■ **SELECTED EXTRACT**
################

Bonnie Thornton Dill ’65 has made her mark as a scholar by studying marginalized groups and social inequality. The aim of her scholarship, she says, is to suggest ways to transform institutions—schools, service agencies, universities—to make them more just.

Last summer, she was tapped to become dean of the University of Maryland’s 320-plus-faculty, 5,500-student, 14-department College of Arts and Humanities. The first African-American woman, as well as the first woman, ever to hold the dean’s title in the college, Dill takes on a role that calls for, among other things, forging common purpose among notoriously disparate and competing interest groups.

“So much of my career has been about building collaborations and networks,” she says.

A member of the women’s studies department at Maryland since 1991 and a longtime department chair, she was the founding director of the university’s Consortium on Race, Gender, and Ethnicity. With faculty affiliates across disciplines, the consortium promotes research, but what makes it distinctive is the role its affiliates play in mentoring other faculty members and fostering interdisciplinary collaborations on campus.

Dill on The Help

dillside (Photo: Adam Fenster)

Given her scholarship on black women domestic workers, Dill says she’s often asked about The Help—both the novel, a 2009 bestseller by Kathryn Stockett, and the film, an adaptation of the book that came out last summer, and earned blockbuster status.

In her novel, Stockett, who is white and grew up in Jackson, Miss., with the help and companionship of a black maid, took on the voice of three fictional black maids in Jackson in 1962, during the high tide of the civil rights movement.

Admirers were moved by the book, while critics found Stockett’s portrayal of black household workers presumptuous and demeaning.

################

■ **INFORMATION GIVEN**
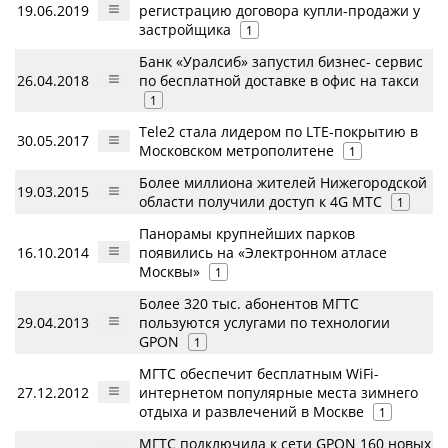
19.06.2019
регистрацию договора купли-продажи у
застройщика
1
Банк «Уралсиб» запустил бизнес- сервис
26.04.2018
по бесплатной доставке в офис на такси
1
Tele2 стала лидером по LTE-покрытию в
30.05.2017
Московском метрополитене
1
Более миллиона жителей Нижегородской
19.03.2015
области получили доступ к 4G МТС
1
Панорамы крупнейших парков
16.10.2014
появились на «Электронном атласе
Москвы»
1
Более 320 тыс. абонентов МГТС
29.04.2013
пользуются услугами по технологии
GPON
1
МГТС обеспечит бесплатным WiFi-
27.12.2012
интернетом популярные места зимнего
отдыха и развлечений в Москве
1
МГТС подключила к сети GPON 160 новых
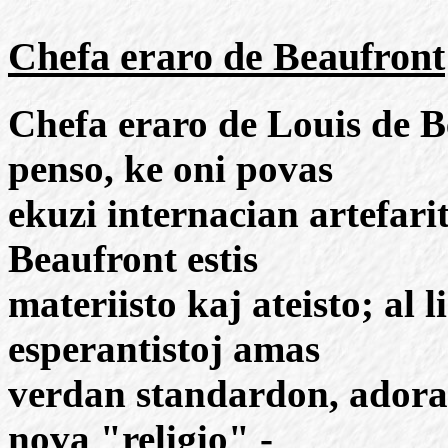
Chefa eraro de Beaufront
Chefa eraro de Louis de Be
penso, ke oni povas
ekuzi internacian artefari
Beaufront estis
materiisto kaj ateisto; al l
esperantistoj amas
verdan standardon, adora
nova "religio" -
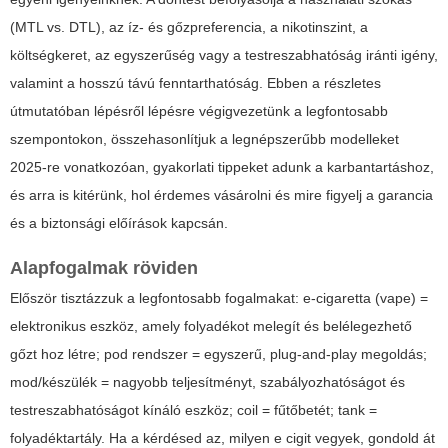
(MTL vs. DTL), az íz- és gőzpreferencia, a nikotinszint, a
költségkeret, az egyszerűség vagy a testreszabhatóság iránti igény,
valamint a hosszú távú fenntarthatóság. Ebben a részletes
útmutatóban lépésről lépésre végigvezetünk a legfontosabb
szempontokon, összehasonlítjuk a legnépszerűbb modelleket
2025-re vonatkozóan, gyakorlati tippeket adunk a karbantartáshoz,
és arra is kitérünk, hol érdemes vásárolni és mire figyelj a garancia
és a biztonsági előírások kapcsán.
Alapfogalmak röviden
Először tisztázzuk a legfontosabb fogalmakat: e-cigaretta (vape) =
elektronikus eszköz, amely folyadékot melegít és belélegezhető
gőzt hoz létre; pod rendszer = egyszerű, plug-and-play megoldás;
mod/készülék = nagyobb teljesítményt, szabályozhatóságot és
testreszabhatóságot kínáló eszköz; coil = fűtőbetét; tank =
folyadéktartály. Ha a kérdésed az,
milyen e cigit vegyek
, gondold át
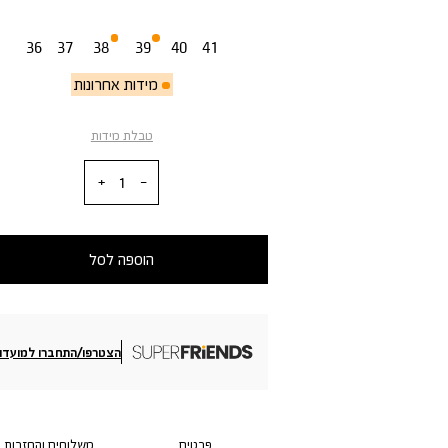
מידה
36
37
38
39
40
41
מידות אחרונות
טבלת מידות
כמות
הוספה לסל
הצטרפו/התחברו למועדון
פרטים
משלוחים והחזרות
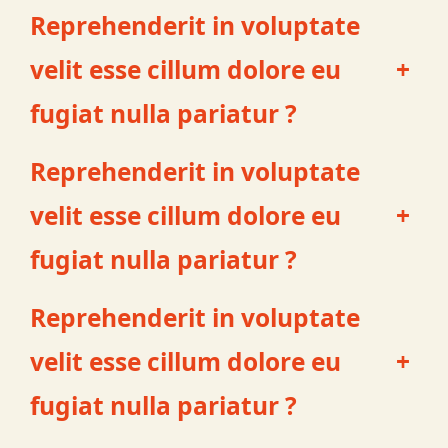
Reprehenderit in voluptate
velit esse cillum dolore eu
+
fugiat nulla pariatur ?
Reprehenderit in voluptate
velit esse cillum dolore eu
+
fugiat nulla pariatur ?
Reprehenderit in voluptate
velit esse cillum dolore eu
+
fugiat nulla pariatur ?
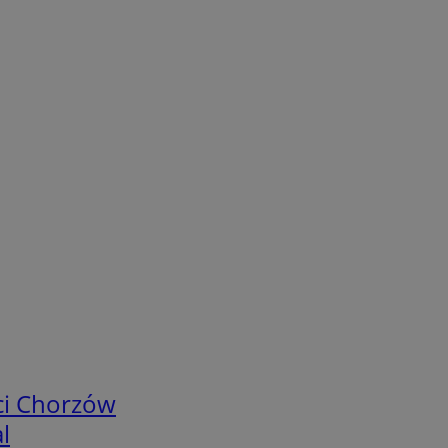
ci Chorzów
l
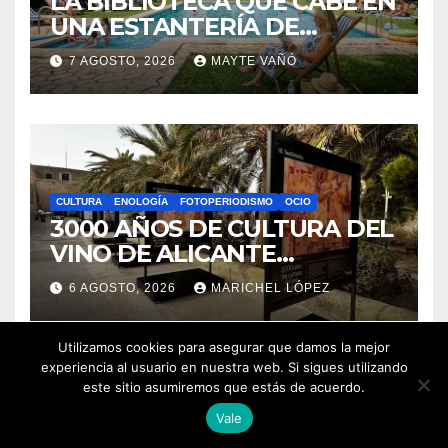
LA BIBLIOTECA QUE CABE EN
UNA ESTANTERÍA DE
WALLAPOP
7 AGOSTO, 2026
MAYTE VAÑÓ
CULTURA
ENOLOGÍA
FOTOPERIODISMO
OCIO
3000 AÑOS DE CULTURA DEL
VINO DE ALICANTE
RENACEN EN EL CASTILLO
6 AGOSTO, 2026
MARICHEL LÓPEZ
DE SANTA BÁRBARA
Utilizamos cookies para asegurar que damos la mejor
experiencia al usuario en nuestra web. Si sigues utilizando
este sitio asumiremos que estás de acuerdo.
Vale
FOTOPERIODISMO
GENERAL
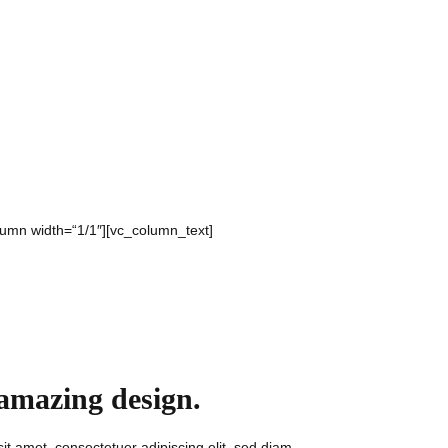
lumn width=“1/1″][vc_column_text]
 amazing design.
t amet, consectetuer adipiscing elit, sed diam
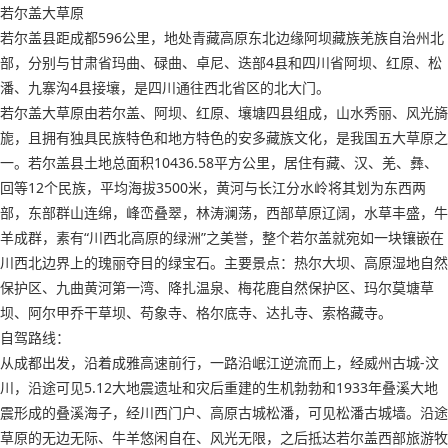
若尔盖大草原
若尔盖县距成都596公里，地处青藏高原东北边缘阿坝藏族羌族自治州北
部，分别与甘肃省玛曲、碌曲、卓尼、迭部4县和四川省阿坝、红原、松
潘、九寨沟4县接壤，是四川通往西北省区的北大门。
若尔盖大草原由若尔盖、阿坝、红原、壤塘四县组成，山水秀丽、风光旖
旎，且拥有独具民族特色和地方特色的安多藏族文化，是我国五大草原之
一。若尔盖县土地总面积10436.58平方公里，居住有藏、汉、羌、彝、
回等12个民族，平均海拔3500米，黄河与长江分水岭将其划为东西两
部，东部群山连绵，峰峦叠翠，林涛澜荡，西部草原辽阔，水草丰盛，牛
羊成群，素有“川西北高原的绿洲”之美誉，整个若尔盖就宛如一块镶嵌在
川西北边界上的瑰丽夺目的绿宝石。主要景点：热尔大坝、高原湿地自然
保护区、九曲黄河第一湾、降扎温泉、梅花鹿自然保护区、玛尔莫塘草
坝、阿尔甲乔干草坝、苟象寺、格尔底寺、达扎寺、索格藏寺。
自驾路线：
从成都出发，沿着成雅高速前行，一路沿岷江逆流而上，经威州古城-汶
川，沿途可见5.12大地震遗址和灾后重建的生机勃勃和1933年叠溪大地
震形成的叠溪海子，经川西门户、高原古城松潘，可见松潘古城墙。沿途
草原的无边无际、牛羊悠闲自在、风光无限，之后抵达若尔盖西部旅游牧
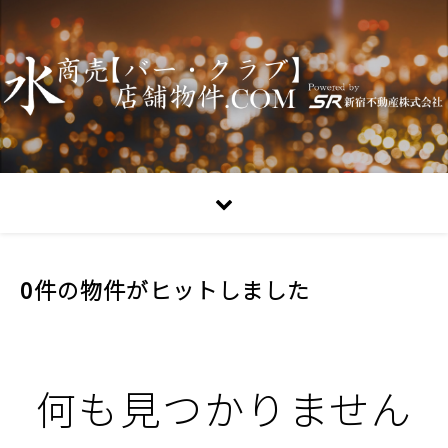
0件の物件がヒットしました
何も見つかりません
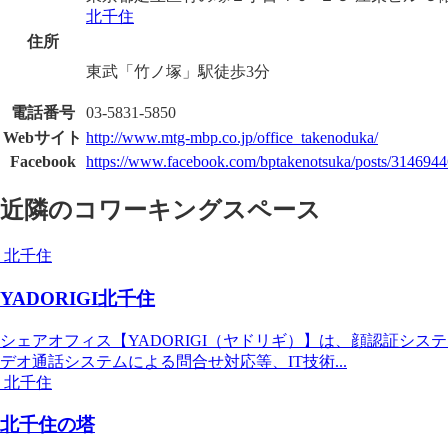
北千住
住所
東武「竹ノ塚」駅徒歩3分
電話番号
03-5831-5850
Webサイト
http://www.mtg-mbp.co.jp/office_takenoduka/
Facebook
https://www.facebook.com/bptakenotsuka/posts/31469
近隣のコワーキングスペース
北千住
YADORIGI北千住
シェアオフィス【YADORIGI（ヤドリギ）】は、顔認証シス
デオ通話システムによる問合せ対応等、IT技術...
北千住
北千住の塔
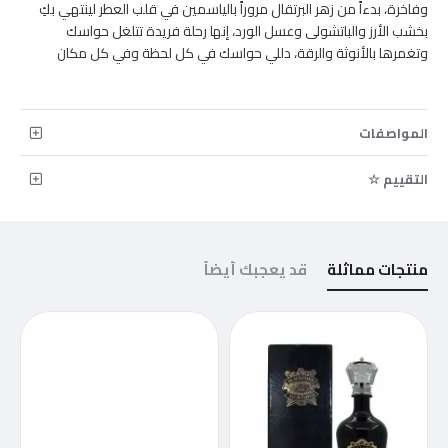
وفاخرة، بدءاً من زهر البرتقال مروراً بالياسمين في قلب العطر لينتهي بكِ
بخشب الأرز والباتشولى وعسل الورد، إنها رحلة فريدة تتلغل حواسك
وتغمرها بالأنوثة والرقة، دللي حواسك في كل لحظة وفي كل مكان
المواصفات
التقييم ☆
منتجات مماثلة
قد يعجبك أيضاً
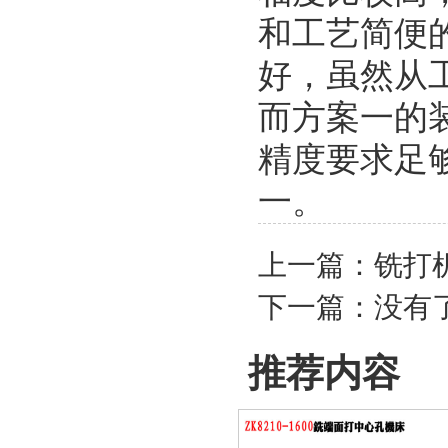
和工艺简便
好，虽然从
而方案一的
精度要求足够
一。
上一篇：
铣打
下一篇：没有
推荐内容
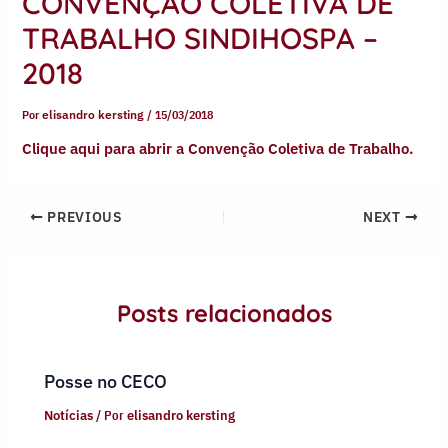
CONVENÇÃO COLETIVA DE
TRABALHO SINDIHOSPA –
2018
Por
elisandro kersting
/
15/03/2018
Clique aqui para abrir a Convenção Coletiva de Trabalho.
PREVIOUS
NEXT
Posts relacionados
Posse no CECO
Notícias
/ Por
elisandro kersting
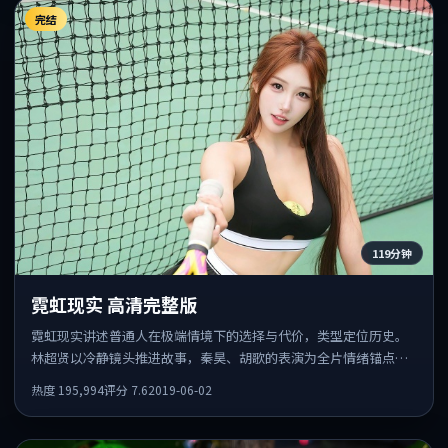
完结
119分钟
霓虹现实 高清完整版
霓虹现实讲述普通人在极端情境下的选择与代价，类型定位历史。
林超贤以冷静镜头推进故事，秦昊、胡歌的表演为全片情绪锚点，
结尾留白耐人寻味。
热度
195,994
评分
7.6
2019-06-02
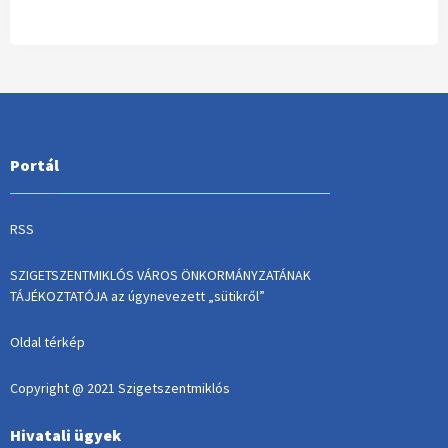
Portál
RSS
SZIGETSZENTMIKLÓS VÁROS ÖNKORMÁNYZATÁNAK
TÁJÉKOZTATÓJA az úgynevezett „sütikről”
Oldal térkép
Copyright @ 2021 Szigetszentmiklós
Hivatali ügyek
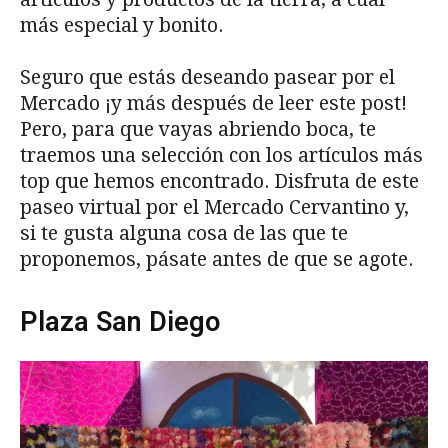
más especial y bonito.
Seguro que estás deseando pasear por el
Mercado ¡y más después de leer este post!
Pero, para que vayas abriendo boca, te
traemos una selección con los artículos más
top que hemos encontrado. Disfruta de este
paseo virtual por el Mercado Cervantino y,
si te gusta alguna cosa de las que te
proponemos, pásate antes de que se agote.
Plaza San Diego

################

■ **REQUIRED WORK**
1 - In the listing, retype the lines starting at the one that contains "Chefa eraro de Beaufront" and ending at the one that contains "משלוחים והחזרות", both included. Leave out the pictures.
2 - Extend the profile of Bonnie Thornton Dill from the point where it stops.

■ **ANSWERS TO THIS EXERCISE**
1 -
Chefa eraro de Beaufront
Chefa eraro de Louis de Be
penso, ke oni povas
ekuzi internacian artefari
Beaufront estis
materiisto kaj ateisto; al l
esperantistoj amas
verdan standardon, adora
nova "religio" -
(MTL vs. DTL), az íz- és gőzpreferencia, a nikotinszint, a
költségkeret, az egyszerűség vagy a testreszabhatóság iránti igény,
valamint a hosszú távú fenntarthatóság. Ebben a részletes
útmutatóban lépésről lépésre végigvezetünk a legfontosabb
szempontokon, összehasonlítjuk a legnépszerűbb modelleket
2025-re vonatkozóan, gyakorlati tippeket adunk a karbantartáshoz,
és arra is kitérünk, hol érdemes vásárolni és mire figyelj a garancia
és a biztonsági előírások kapcsán.
Alapfogalmak röviden
Először tisztázzuk a legfontosabb fogalmakat: e-cigaretta (vape) =
elektronikus eszköz, amely folyadékot melegít és belélegezhető
gőzt hoz létre; pod rendszer = egyszerű, plug-and-play megoldás;
mod/készülék = nagyobb teljesítményt, szabályozhatóságot és
testreszabhatóságot kínáló eszköz; coil = fűtőbetét; tank =
folyadéktartály. Ha a kérdésed az,
milyen e cigit vegyek
, gondold át
מידה
36
37
38
39
40
41
מידות אחרונות
טבלת מידות
כמות
הוספה לסל
הצטרפו/התחברו למועדון
פרטים
משלוחים והחזרות

2 -
Similar reactions accompanied the release of the film, and while they often followed racial lines, they didn’t always, with white as well as African-American entertainers, journalists, and academics on both sides of the debate.

Following the release of the film, the Association of Black Women Historians took the unusual step of issuing a formal statement. Both the book and the film ignored or downplayed much of what historians know about the actual lives of black women domestic workers, the scholars charged, including widespread participation in civil rights activism without prompting from white civil rights heroes.

Nonetheless, the film earned a number of accolades, including Best Picture, at the 2012 NAACP Image Awards. Actresses Viola Davis and Octavia Spencer (who won an Oscar for Best Supporting Actress for her portrayal of a maid in the film) have dismissed critics. In February, Spencer told commentator Tavis Smiley that Stockett “had the insight to write about women whom we’ve not heard from.”

That’s exactly the kind of assertion that concerns Dill. “It isn’t as if the story of black domestic workers, from their perspective, has not been told. It has been told multiple times and in multiple ways,” she says.

Dill, who read the book but did not see the film, added: “I thought the book a good read. But from my perspective, its most important revelations are about the white women who lived in Jackson, and about the ways propriety, form, appearances, and denial helped them ignore the real experiences of the people they lived with—white and black—on a daily basis.”

“That the lives, speech, manners, and experiences of the black women are not fully understood or well represented; that they are not placed in historical context; that they exist as if this is the first and only effort to understand the experience of black women private household workers in the South, is inexcusable.”

—Karen McCally

“She’s done a lot of institution building with teams,” says Ruth Enid Zambrana, a professor of women’s studies at Maryland who has known Dill for more than three decades and now leads the consortium.

In her convocation remarks last September, Dill made it clear she won’t be making many dictates, characterizing her talk as “the beginning of an ongoing conversation, not just between me and you, but among us all.” Over the past two years, the college had put forth a “collective vision,” she noted, referring to the college’s new vision statement. “This collective vision requires collective work.”

Pointing to the financial strain faced by the college since the 2008 global financial collapse, she thanked staff, graduate students, and faculty—in that order—for their contributions and sacrifices, indicating as well that she would be an “ardent advocate” for the college, which is one of 13 colleges at Maryland.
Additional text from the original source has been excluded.